→ **WHAT IS REQUIRED**
In the listing below, rewrite only the lines from the one with "152: (117, 480)" up to and including the one with "178: (168, 535)" as a numbered list, leaving out any blank lines.

** TASK MATERIAL follows **

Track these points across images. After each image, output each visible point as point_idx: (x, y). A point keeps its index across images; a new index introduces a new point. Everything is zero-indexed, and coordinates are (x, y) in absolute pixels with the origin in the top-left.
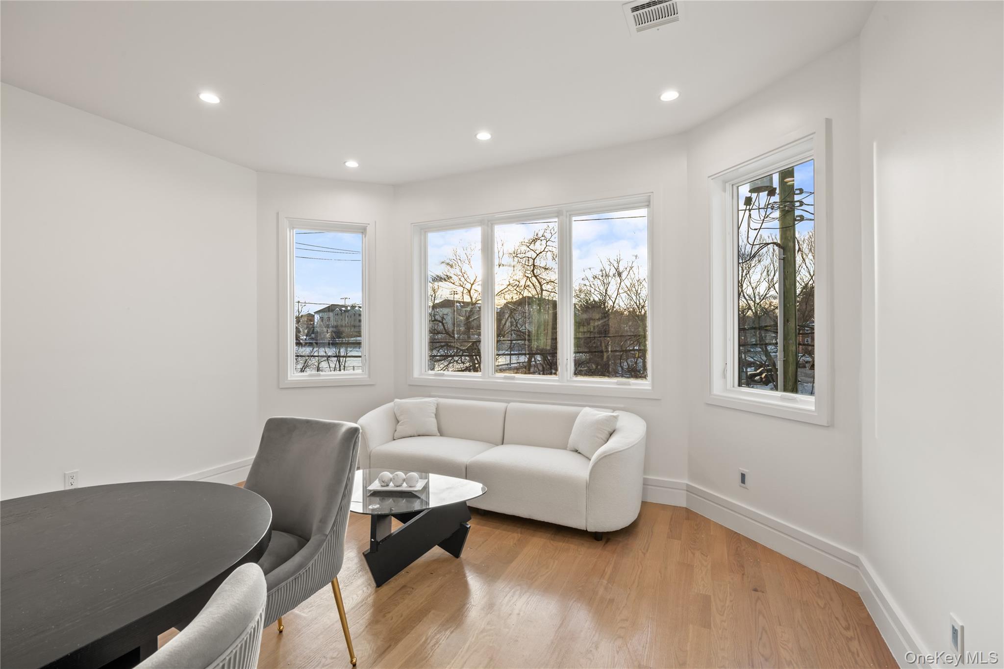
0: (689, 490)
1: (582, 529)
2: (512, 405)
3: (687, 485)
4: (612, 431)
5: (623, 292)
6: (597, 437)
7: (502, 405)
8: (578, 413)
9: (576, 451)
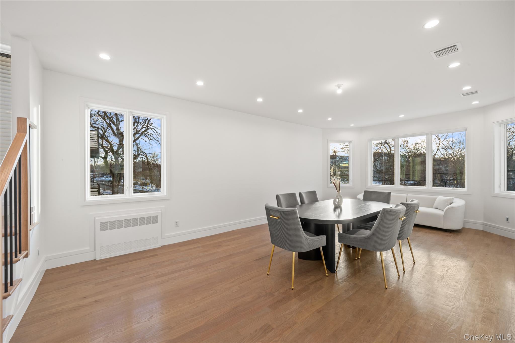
0: (484, 224)
1: (441, 228)
2: (409, 195)
3: (483, 223)
4: (451, 203)
5: (441, 148)
6: (446, 204)
7: (406, 195)
8: (437, 198)
9: (437, 209)
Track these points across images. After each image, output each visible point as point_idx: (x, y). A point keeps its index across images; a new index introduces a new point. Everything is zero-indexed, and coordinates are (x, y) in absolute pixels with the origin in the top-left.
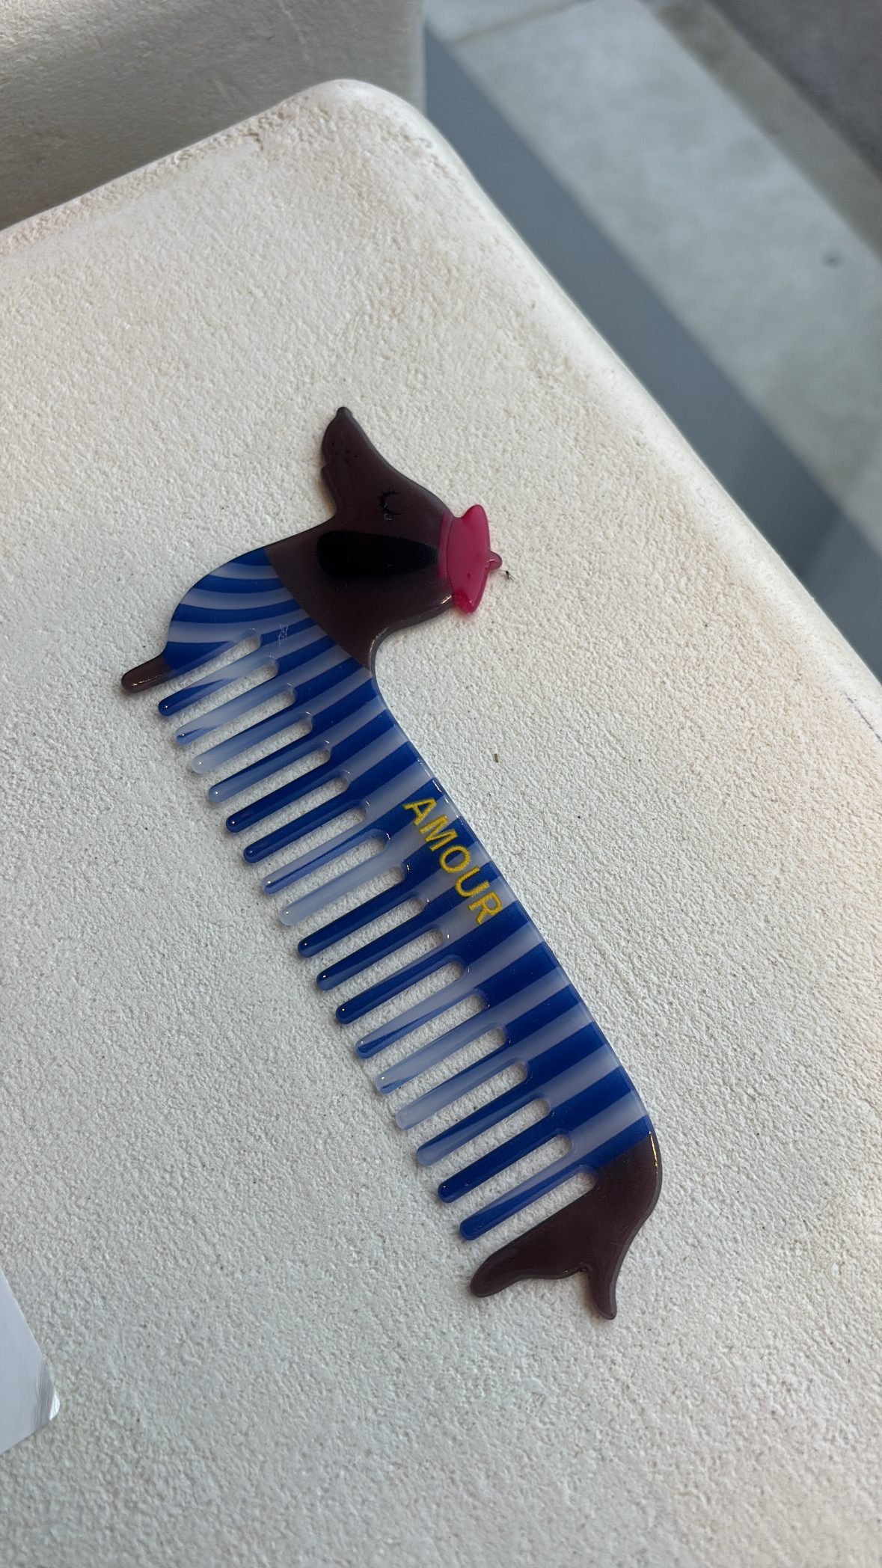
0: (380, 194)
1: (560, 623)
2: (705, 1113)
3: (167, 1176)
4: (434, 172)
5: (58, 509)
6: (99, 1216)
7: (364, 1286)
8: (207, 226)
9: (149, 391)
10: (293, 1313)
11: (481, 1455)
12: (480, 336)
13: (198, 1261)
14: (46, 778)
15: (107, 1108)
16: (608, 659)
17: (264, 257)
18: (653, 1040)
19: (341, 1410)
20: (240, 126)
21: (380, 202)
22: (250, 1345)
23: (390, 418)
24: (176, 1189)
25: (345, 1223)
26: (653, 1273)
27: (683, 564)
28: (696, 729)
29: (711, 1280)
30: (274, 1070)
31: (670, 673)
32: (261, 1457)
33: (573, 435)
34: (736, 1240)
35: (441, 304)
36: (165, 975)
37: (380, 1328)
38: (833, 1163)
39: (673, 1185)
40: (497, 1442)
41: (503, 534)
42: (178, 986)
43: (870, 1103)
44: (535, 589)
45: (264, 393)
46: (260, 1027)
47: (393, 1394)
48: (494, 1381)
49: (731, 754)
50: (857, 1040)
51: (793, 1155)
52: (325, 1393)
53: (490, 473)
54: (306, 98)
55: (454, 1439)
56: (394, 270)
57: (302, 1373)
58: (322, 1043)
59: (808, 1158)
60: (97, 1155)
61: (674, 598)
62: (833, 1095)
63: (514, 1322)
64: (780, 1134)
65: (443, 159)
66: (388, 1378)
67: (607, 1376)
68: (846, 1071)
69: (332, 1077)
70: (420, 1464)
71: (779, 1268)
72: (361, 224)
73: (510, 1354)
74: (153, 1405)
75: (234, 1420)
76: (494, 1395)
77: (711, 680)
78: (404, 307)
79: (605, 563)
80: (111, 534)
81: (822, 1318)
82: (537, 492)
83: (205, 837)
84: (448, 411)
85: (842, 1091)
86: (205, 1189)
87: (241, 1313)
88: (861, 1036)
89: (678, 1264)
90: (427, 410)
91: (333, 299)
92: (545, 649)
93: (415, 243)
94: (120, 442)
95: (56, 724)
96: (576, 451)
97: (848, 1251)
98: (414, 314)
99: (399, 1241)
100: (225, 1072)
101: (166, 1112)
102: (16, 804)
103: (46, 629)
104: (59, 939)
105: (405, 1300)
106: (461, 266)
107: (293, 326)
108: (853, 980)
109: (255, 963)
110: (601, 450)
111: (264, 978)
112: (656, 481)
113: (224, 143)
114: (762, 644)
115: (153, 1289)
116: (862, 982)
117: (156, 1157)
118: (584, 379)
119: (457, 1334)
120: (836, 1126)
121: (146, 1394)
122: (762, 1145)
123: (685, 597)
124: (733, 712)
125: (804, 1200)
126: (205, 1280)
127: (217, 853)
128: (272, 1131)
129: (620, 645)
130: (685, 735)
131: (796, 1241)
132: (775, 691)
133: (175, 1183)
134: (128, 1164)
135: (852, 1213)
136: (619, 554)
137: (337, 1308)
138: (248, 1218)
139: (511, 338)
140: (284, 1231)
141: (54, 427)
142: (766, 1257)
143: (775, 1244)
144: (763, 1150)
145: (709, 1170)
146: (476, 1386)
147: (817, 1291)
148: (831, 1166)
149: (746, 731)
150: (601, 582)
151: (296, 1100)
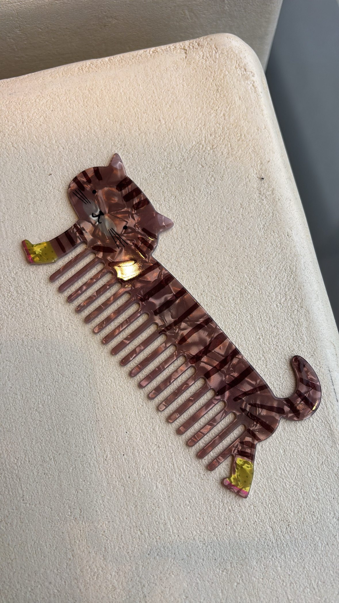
0: (225, 92)
1: (229, 300)
2: (210, 509)
3: (16, 461)
4: (251, 89)
7: (68, 525)
8: (153, 86)
9: (108, 151)
10: (42, 525)
11: (87, 599)
12: (243, 169)
13: (16, 495)
14: (21, 297)
16: (242, 321)
17: (170, 106)
18: (202, 476)
19: (46, 565)
20: (181, 43)
21: (225, 96)
22: (23, 531)
23: (195, 193)
25: (70, 500)
26: (170, 560)
27: (286, 292)
28: (265, 362)
29: (189, 571)
30: (64, 437)
31: (264, 336)
32: (14, 570)
33: (263, 223)
34: (203, 560)
35: (232, 149)
36: (38, 387)
37: (69, 542)
38: (250, 546)
39: (189, 531)
40: (94, 597)
41: (221, 256)
42: (41, 393)
43: (272, 529)
44: (225, 283)
45: (151, 166)
46: (64, 419)
47: (65, 567)
48: (101, 576)
49: (274, 376)
50: (277, 504)
51: (236, 537)
52: (43, 557)
54: (211, 39)
55: (80, 590)
56: (219, 128)
57: (37, 547)
58: (84, 433)
59: (241, 540)
61: (277, 305)
63: (115, 558)
64: (235, 528)
65: (257, 83)
66: (66, 560)
67: (140, 590)
68: (268, 513)
69: (83, 447)
70: (66, 594)
71: (215, 576)
72: (213, 103)
73: (110, 569)
75: (10, 554)
76: (99, 581)
77: (279, 344)
79: (255, 281)
81: (224, 599)
82: (240, 243)
85: (264, 520)
86: (27, 470)
87: (24, 518)
88: (279, 503)
89: (179, 560)
90: (210, 194)
91: (191, 133)
92: (219, 309)
93: (232, 120)
95: (31, 277)
96: (262, 231)
97: (242, 580)
98: (220, 150)
99: (86, 514)
100: (47, 431)
101: (23, 437)
102: (7, 303)
104: (6, 360)
105: (81, 536)
106: (247, 135)
107: (171, 141)
108: (285, 480)
109: (70, 394)
110: (272, 233)
112: (289, 253)
113: (172, 50)
114: (304, 336)
116: (288, 483)
117: (14, 452)
118: (277, 200)
119: (94, 555)
120: (256, 532)
122: (226, 529)
125: (234, 555)
126: (16, 502)
127: (71, 347)
128: (56, 459)
129: (249, 317)
131: (225, 569)
133: (17, 464)
134: (4, 452)
135: (250, 567)
136: (263, 280)
137: (57, 529)
138: (38, 486)
139: (255, 173)
140: (48, 495)
141: (67, 155)
142: (212, 570)
143: (217, 567)
144: (226, 531)
145: (204, 531)
146: (94, 575)
147: (225, 589)
148: (248, 546)
149: (284, 369)
150: (251, 289)
151: (68, 451)
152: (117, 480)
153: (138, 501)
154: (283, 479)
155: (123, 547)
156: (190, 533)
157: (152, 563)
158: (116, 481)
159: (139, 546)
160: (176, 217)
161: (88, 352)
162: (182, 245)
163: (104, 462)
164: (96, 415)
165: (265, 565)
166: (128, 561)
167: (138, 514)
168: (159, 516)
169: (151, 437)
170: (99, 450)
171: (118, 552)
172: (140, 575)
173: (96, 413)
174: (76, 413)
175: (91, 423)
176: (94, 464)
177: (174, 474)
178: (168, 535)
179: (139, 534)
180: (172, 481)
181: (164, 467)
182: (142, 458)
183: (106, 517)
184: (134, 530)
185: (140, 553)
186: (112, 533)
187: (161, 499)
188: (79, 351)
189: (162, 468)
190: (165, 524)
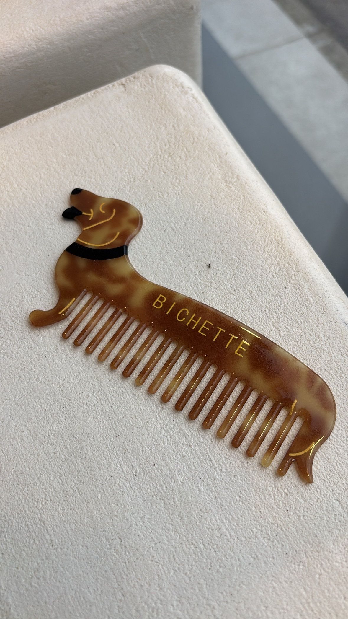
0: (170, 108)
1: (224, 283)
2: (265, 499)
3: (36, 503)
4: (192, 100)
5: (28, 226)
6: (6, 518)
7: (110, 560)
8: (100, 119)
9: (70, 182)
10: (79, 569)
12: (203, 165)
13: (43, 542)
14: (9, 333)
15: (15, 472)
16: (243, 299)
17: (121, 131)
18: (246, 465)
20: (118, 81)
21: (169, 111)
22: (59, 582)
23: (164, 197)
24: (39, 509)
25: (106, 531)
26: (235, 568)
27: (278, 262)
28: (277, 331)
29: (261, 575)
30: (84, 463)
31: (269, 307)
33: (237, 207)
34: (273, 558)
35: (189, 152)
36: (45, 418)
37: (115, 580)
38: (320, 527)
39: (248, 529)
41: (204, 245)
42: (50, 423)
43: (339, 502)
44: (215, 269)
45: (115, 184)
46: (81, 444)
47: (117, 611)
48: (161, 610)
49: (291, 343)
50: (335, 472)
51: (303, 522)
52: (88, 607)
53: (201, 221)
54: (145, 71)
56: (172, 138)
57: (80, 596)
58: (105, 453)
59: (309, 524)
60: (9, 491)
61: (273, 276)
62: (323, 496)
63: (173, 584)
64: (297, 512)
65: (196, 95)
66: (116, 603)
67: (211, 614)
68: (329, 486)
69: (108, 468)
71: (292, 573)
72: (161, 119)
73: (169, 598)
74: (16, 603)
75: (49, 613)
77: (286, 311)
78: (174, 152)
79: (245, 260)
80: (48, 237)
81: (309, 598)
82: (220, 229)
83: (68, 362)
84: (187, 195)
85: (327, 495)
86: (50, 510)
87: (58, 566)
88: (338, 471)
89: (247, 566)
90: (179, 194)
91: (146, 148)
92: (217, 294)
93: (182, 127)
94: (56, 201)
95: (16, 312)
96: (238, 213)
97: (324, 569)
98: (178, 155)
99: (128, 542)
100: (64, 461)
101: (39, 476)
103: (17, 273)
104: (6, 400)
105: (127, 569)
106: (199, 137)
107: (129, 158)
108: (336, 446)
109: (82, 416)
110: (248, 213)
111: (85, 423)
112: (270, 227)
113: (111, 88)
114: (309, 297)
115: (23, 552)
116: (340, 447)
117: (32, 495)
118: (244, 184)
119: (147, 587)
120: (323, 510)
121: (15, 598)
122: (289, 515)
123: (278, 276)
124: (294, 325)
125: (306, 543)
126: (45, 550)
127: (72, 369)
128: (81, 489)
129: (248, 294)
130: (273, 333)
131: (301, 562)
132: (313, 318)
133: (38, 507)
134: (21, 497)
135: (327, 551)
136: (252, 256)
137: (98, 569)
138: (66, 525)
139: (216, 166)
140: (80, 532)
141: (31, 194)
142: (287, 568)
143: (291, 562)
144: (289, 518)
145: (264, 525)
146: (153, 611)
147: (308, 585)
148: (319, 528)
149: (299, 333)
150: (243, 267)
151: (92, 477)
152: (153, 494)
153: (183, 512)
154: (333, 445)
155: (179, 568)
156: (249, 532)
157: (216, 578)
158: (153, 496)
159: (196, 562)
160: (151, 222)
161: (91, 369)
162: (163, 245)
163: (134, 478)
164: (115, 431)
165: (344, 544)
166: (188, 584)
167: (187, 525)
168: (211, 521)
169: (179, 438)
170: (126, 467)
171: (174, 576)
172: (207, 596)
173: (114, 429)
174: (93, 434)
175: (111, 441)
176: (123, 484)
177: (214, 470)
178: (225, 541)
179: (193, 548)
180: (215, 479)
181: (202, 466)
182: (175, 462)
183: (151, 540)
184: (186, 546)
185: (200, 571)
186: (162, 556)
187: (208, 502)
188: (81, 371)
189: (200, 467)
190: (220, 529)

** End of TASK MATERIAL **

→ **OUTPUT OF THE TASK**
1. 152: (117, 480)
2. 153: (138, 501)
3. 154: (283, 479)
4. 155: (123, 547)
5. 156: (190, 533)
6. 157: (152, 563)
7. 158: (116, 481)
8. 159: (139, 546)
9. 160: (176, 217)
10. 161: (88, 352)
11. 162: (182, 245)
12. 163: (104, 462)
13. 164: (96, 415)
14. 165: (265, 565)
15. 166: (128, 561)
16. 167: (138, 514)
17. 168: (159, 516)
18. 169: (151, 437)
19. 170: (99, 450)
20. 171: (118, 552)
21. 172: (140, 575)
22. 173: (96, 413)
23. 174: (76, 413)
24. 175: (91, 423)
25. 176: (94, 464)
26. 177: (174, 474)
27. 178: (168, 535)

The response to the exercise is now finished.